> [What to work on]:
Reproduce the entries that follow verbatim, down to the final line.

> [Provided data]:
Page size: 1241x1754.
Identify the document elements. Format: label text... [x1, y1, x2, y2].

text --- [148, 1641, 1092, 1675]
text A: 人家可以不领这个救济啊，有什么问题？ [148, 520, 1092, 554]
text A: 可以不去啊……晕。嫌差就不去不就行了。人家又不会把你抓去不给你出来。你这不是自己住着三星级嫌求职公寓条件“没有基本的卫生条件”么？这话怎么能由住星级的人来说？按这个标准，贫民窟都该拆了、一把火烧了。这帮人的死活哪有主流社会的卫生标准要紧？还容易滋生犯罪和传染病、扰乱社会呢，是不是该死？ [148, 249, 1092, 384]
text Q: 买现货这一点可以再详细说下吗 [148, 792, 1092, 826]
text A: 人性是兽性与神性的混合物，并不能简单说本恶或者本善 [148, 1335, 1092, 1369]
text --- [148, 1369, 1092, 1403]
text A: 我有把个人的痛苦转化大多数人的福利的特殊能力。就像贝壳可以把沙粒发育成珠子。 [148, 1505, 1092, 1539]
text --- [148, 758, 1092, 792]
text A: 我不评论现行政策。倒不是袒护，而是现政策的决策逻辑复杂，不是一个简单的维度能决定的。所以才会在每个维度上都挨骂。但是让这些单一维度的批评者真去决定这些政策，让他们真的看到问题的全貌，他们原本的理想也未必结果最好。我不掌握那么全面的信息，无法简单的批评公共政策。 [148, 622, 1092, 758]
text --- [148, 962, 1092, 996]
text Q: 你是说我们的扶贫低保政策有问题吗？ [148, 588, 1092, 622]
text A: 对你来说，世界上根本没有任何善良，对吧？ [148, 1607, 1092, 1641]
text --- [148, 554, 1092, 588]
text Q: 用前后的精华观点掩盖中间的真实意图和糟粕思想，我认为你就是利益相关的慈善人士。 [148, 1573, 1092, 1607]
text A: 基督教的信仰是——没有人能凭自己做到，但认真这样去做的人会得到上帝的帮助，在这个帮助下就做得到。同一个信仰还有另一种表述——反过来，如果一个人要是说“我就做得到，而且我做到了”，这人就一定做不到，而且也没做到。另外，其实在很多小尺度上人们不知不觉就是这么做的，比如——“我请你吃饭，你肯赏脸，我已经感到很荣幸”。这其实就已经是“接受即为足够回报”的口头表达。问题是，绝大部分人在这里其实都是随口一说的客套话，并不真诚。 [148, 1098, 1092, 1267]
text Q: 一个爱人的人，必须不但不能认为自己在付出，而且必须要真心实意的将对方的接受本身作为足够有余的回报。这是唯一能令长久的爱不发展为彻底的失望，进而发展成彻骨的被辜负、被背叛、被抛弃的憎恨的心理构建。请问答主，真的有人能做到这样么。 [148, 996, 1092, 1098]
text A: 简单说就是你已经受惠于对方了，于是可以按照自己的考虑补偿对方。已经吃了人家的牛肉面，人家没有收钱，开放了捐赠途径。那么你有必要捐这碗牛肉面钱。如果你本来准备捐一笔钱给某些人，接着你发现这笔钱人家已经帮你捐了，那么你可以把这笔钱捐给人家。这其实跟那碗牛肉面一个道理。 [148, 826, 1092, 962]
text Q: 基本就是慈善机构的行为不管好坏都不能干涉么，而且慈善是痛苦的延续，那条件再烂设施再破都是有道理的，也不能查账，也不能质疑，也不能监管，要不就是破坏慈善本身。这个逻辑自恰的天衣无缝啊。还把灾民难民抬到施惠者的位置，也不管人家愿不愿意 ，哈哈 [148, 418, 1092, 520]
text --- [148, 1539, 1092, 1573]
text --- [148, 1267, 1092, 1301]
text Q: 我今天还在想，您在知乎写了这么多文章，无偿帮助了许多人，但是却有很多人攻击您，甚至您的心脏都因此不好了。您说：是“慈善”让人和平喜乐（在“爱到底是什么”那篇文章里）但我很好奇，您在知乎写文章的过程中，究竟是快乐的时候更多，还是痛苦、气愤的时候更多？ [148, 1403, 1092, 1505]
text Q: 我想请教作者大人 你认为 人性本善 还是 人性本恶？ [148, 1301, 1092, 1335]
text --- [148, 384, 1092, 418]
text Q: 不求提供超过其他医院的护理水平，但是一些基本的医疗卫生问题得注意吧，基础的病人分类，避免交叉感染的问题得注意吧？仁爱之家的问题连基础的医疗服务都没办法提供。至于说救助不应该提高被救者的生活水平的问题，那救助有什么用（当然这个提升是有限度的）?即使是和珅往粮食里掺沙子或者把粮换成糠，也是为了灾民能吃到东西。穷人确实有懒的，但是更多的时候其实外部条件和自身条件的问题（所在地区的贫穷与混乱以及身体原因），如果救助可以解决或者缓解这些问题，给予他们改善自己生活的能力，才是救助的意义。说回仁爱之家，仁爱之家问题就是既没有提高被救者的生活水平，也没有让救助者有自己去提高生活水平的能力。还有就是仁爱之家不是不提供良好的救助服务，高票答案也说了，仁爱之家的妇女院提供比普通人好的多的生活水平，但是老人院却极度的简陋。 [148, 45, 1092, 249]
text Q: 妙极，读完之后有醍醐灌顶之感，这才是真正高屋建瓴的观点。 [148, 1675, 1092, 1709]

> [Response area]:
Page size: 1241x1754.
Identify the document elements. Format: label text... [x1, y1, x2, y2].

text --- [148, 1641, 1092, 1675]
text A: 人家可以不领这个救济啊，有什么问题？ [148, 520, 1092, 554]
text A: 可以不去啊……晕。嫌差就不去不就行了。人家又不会把你抓去不给你出来。你这不是自己住着三星级嫌求职公寓条件“没有基本的卫生条件”么？这话怎么能由住星级的人来说？按这个标准，贫民窟都该拆了、一把火烧了。这帮人的死活哪有主流社会的卫生标准要紧？还容易滋生犯罪和传染病、扰乱社会呢，是不是该死？ [148, 249, 1092, 384]
text Q: 买现货这一点可以再详细说下吗 [148, 792, 1092, 826]
text A: 人性是兽性与神性的混合物，并不能简单说本恶或者本善 [148, 1335, 1092, 1369]
text --- [148, 1369, 1092, 1403]
text A: 我有把个人的痛苦转化大多数人的福利的特殊能力。就像贝壳可以把沙粒发育成珠子。 [148, 1505, 1092, 1539]
text --- [148, 758, 1092, 792]
text A: 我不评论现行政策。倒不是袒护，而是现政策的决策逻辑复杂，不是一个简单的维度能决定的。所以才会在每个维度上都挨骂。但是让这些单一维度的批评者真去决定这些政策，让他们真的看到问题的全貌，他们原本的理想也未必结果最好。我不掌握那么全面的信息，无法简单的批评公共政策。 [148, 622, 1092, 758]
text --- [148, 962, 1092, 996]
text Q: 你是说我们的扶贫低保政策有问题吗？ [148, 588, 1092, 622]
text A: 对你来说，世界上根本没有任何善良，对吧？ [148, 1607, 1092, 1641]
text --- [148, 554, 1092, 588]
text Q: 用前后的精华观点掩盖中间的真实意图和糟粕思想，我认为你就是利益相关的慈善人士。 [148, 1573, 1092, 1607]
text A: 基督教的信仰是——没有人能凭自己做到，但认真这样去做的人会得到上帝的帮助，在这个帮助下就做得到。同一个信仰还有另一种表述——反过来，如果一个人要是说“我就做得到，而且我做到了”，这人就一定做不到，而且也没做到。另外，其实在很多小尺度上人们不知不觉就是这么做的，比如——“我请你吃饭，你肯赏脸，我已经感到很荣幸”。这其实就已经是“接受即为足够回报”的口头表达。问题是，绝大部分人在这里其实都是随口一说的客套话，并不真诚。 [148, 1098, 1092, 1267]
text Q: 一个爱人的人，必须不但不能认为自己在付出，而且必须要真心实意的将对方的接受本身作为足够有余的回报。这是唯一能令长久的爱不发展为彻底的失望，进而发展成彻骨的被辜负、被背叛、被抛弃的憎恨的心理构建。请问答主，真的有人能做到这样么。 [148, 996, 1092, 1098]
text A: 简单说就是你已经受惠于对方了，于是可以按照自己的考虑补偿对方。已经吃了人家的牛肉面，人家没有收钱，开放了捐赠途径。那么你有必要捐这碗牛肉面钱。如果你本来准备捐一笔钱给某些人，接着你发现这笔钱人家已经帮你捐了，那么你可以把这笔钱捐给人家。这其实跟那碗牛肉面一个道理。 [148, 826, 1092, 962]
text Q: 基本就是慈善机构的行为不管好坏都不能干涉么，而且慈善是痛苦的延续，那条件再烂设施再破都是有道理的，也不能查账，也不能质疑，也不能监管，要不就是破坏慈善本身。这个逻辑自恰的天衣无缝啊。还把灾民难民抬到施惠者的位置，也不管人家愿不愿意 ，哈哈 [148, 418, 1092, 520]
text --- [148, 1539, 1092, 1573]
text --- [148, 1267, 1092, 1301]
text Q: 我今天还在想，您在知乎写了这么多文章，无偿帮助了许多人，但是却有很多人攻击您，甚至您的心脏都因此不好了。您说：是“慈善”让人和平喜乐（在“爱到底是什么”那篇文章里）但我很好奇，您在知乎写文章的过程中，究竟是快乐的时候更多，还是痛苦、气愤的时候更多？ [148, 1403, 1092, 1505]
text Q: 我想请教作者大人 你认为 人性本善 还是 人性本恶？ [148, 1301, 1092, 1335]
text --- [148, 384, 1092, 418]
text Q: 不求提供超过其他医院的护理水平，但是一些基本的医疗卫生问题得注意吧，基础的病人分类，避免交叉感染的问题得注意吧？仁爱之家的问题连基础的医疗服务都没办法提供。至于说救助不应该提高被救者的生活水平的问题，那救助有什么用（当然这个提升是有限度的）?即使是和珅往粮食里掺沙子或者把粮换成糠，也是为了灾民能吃到东西。穷人确实有懒的，但是更多的时候其实外部条件和自身条件的问题（所在地区的贫穷与混乱以及身体原因），如果救助可以解决或者缓解这些问题，给予他们改善自己生活的能力，才是救助的意义。说回仁爱之家，仁爱之家问题就是既没有提高被救者的生活水平，也没有让救助者有自己去提高生活水平的能力。还有就是仁爱之家不是不提供良好的救助服务，高票答案也说了，仁爱之家的妇女院提供比普通人好的多的生活水平，但是老人院却极度的简陋。 [148, 45, 1092, 249]
text Q: 妙极，读完之后有醍醐灌顶之感，这才是真正高屋建瓴的观点。 [148, 1675, 1092, 1709]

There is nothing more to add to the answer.